In the records below, find the line holding "Home Mortgage" and the line holding "Port Coquitlam Events". Set down both, with every line between them, exactly.

*** Opening DATA EXTRACT ***

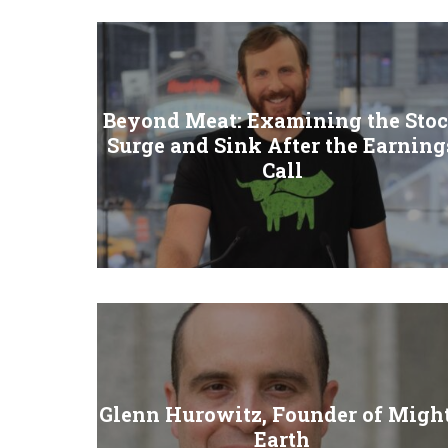
Beyond Meat: Examining the Sto
Surge and Sink After the Earning
Call
Glenn Hurowitz, Founder of Migh
Earth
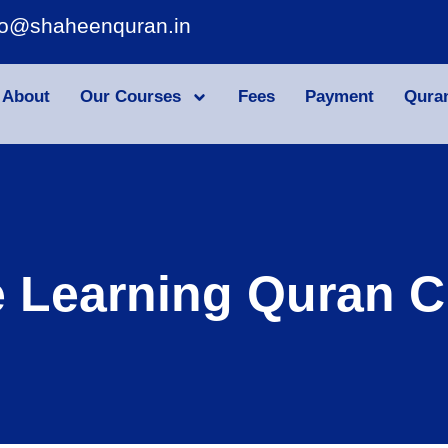
fo@shaheenquran.in
About
Our Courses
Fees
Payment
Qura
e Learning Quran C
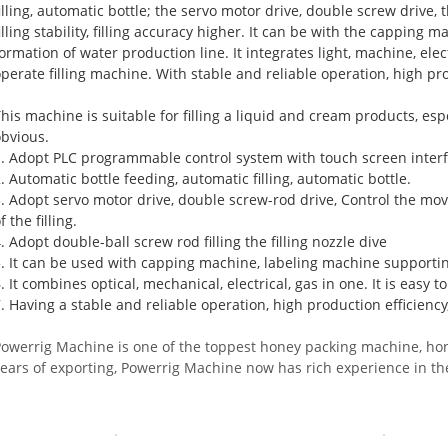
filling, automatic bottle; the servo motor drive, double screw drive
illing stability, filling accuracy higher. It can be with the capping
ormation of water production line. It integrates light, machine, elec
perate filling machine. With stable and reliable operation, high pro
his machine is suitable for filling a liquid and cream products, espec
obvious.
1. Adopt PLC programmable control system with touch screen interf
. Automatic bottle feeding, automatic filling, automatic bottle.
3. Adopt servo motor drive, double screw-rod drive, Control the mov
f the filling.
. Adopt double-ball screw rod filling the filling nozzle dive
5. It can be used with capping machine, labeling machine supportin
. It combines optical, mechanical, electrical, gas in one. It is easy t
. Having a stable and reliable operation, high production efficiency
Powerrig
Machine
is one of the toppest honey packing machine, ho
years of exporting, Powerrig Machine now has rich experience in t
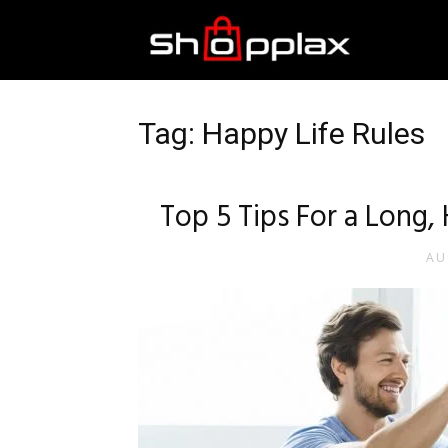
Best
Shopping
Tag: Happy Life Rules
Guide
Top 5 Tips For a Long,
AU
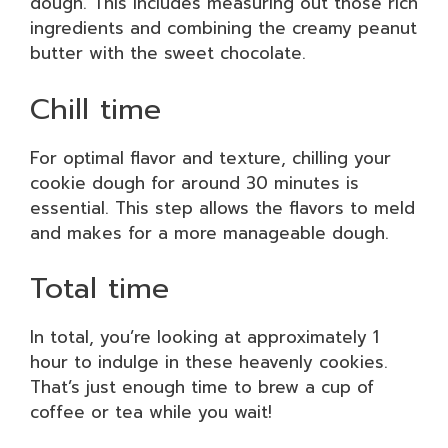
dough. This includes measuring out those rich
ingredients and combining the creamy peanut
butter with the sweet chocolate.
Chill time
For optimal flavor and texture, chilling your
cookie dough for around 30 minutes is
essential. This step allows the flavors to meld
and makes for a more manageable dough.
Total time
In total, you’re looking at approximately 1
hour to indulge in these heavenly cookies.
That’s just enough time to brew a cup of
coffee or tea while you wait!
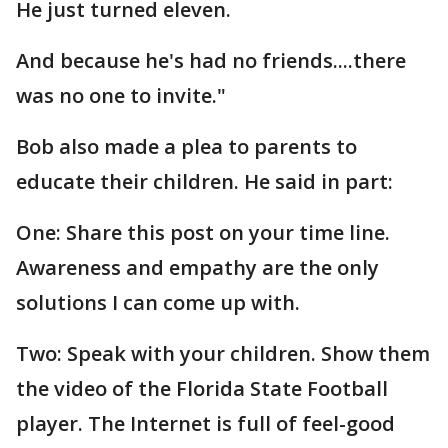
He just turned eleven.
And because he's had no friends....there
was no one to invite."
Bob also made a plea to parents to
educate their children. He said in part:
One: Share this post on your time line.
Awareness and empathy are the only
solutions I can come up with.
Two: Speak with your children. Show them
the video of the Florida State Football
player. The Internet is full of feel-good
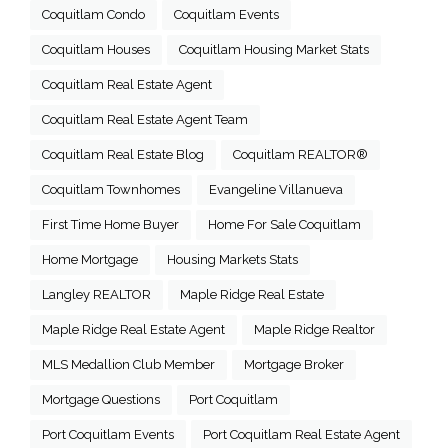
Coquitlam Condo
Coquitlam Events
Coquitlam Houses
Coquitlam Housing Market Stats
Coquitlam Real Estate Agent
Coquitlam Real Estate Agent Team
Coquitlam Real Estate Blog
Coquitlam REALTOR®
Coquitlam Townhomes
Evangeline Villanueva
First Time Home Buyer
Home For Sale Coquitlam
Home Mortgage
Housing Markets Stats
Langley REALTOR
Maple Ridge Real Estate
Maple Ridge Real Estate Agent
Maple Ridge Realtor
MLS Medallion Club Member
Mortgage Broker
Mortgage Questions
Port Coquitlam
Port Coquitlam Events
Port Coquitlam Real Estate Agent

*** Closing DATA EXTRACT ***

- **YOUR RESPONSE**
Home Mortgage
Housing Markets Stats
Langley REALTOR
Maple Ridge Real Estate
Maple Ridge Real Estate Agent
Maple Ridge Realtor
MLS Medallion Club Member
Mortgage Broker
Mortgage Questions
Port Coquitlam
Port Coquitlam Events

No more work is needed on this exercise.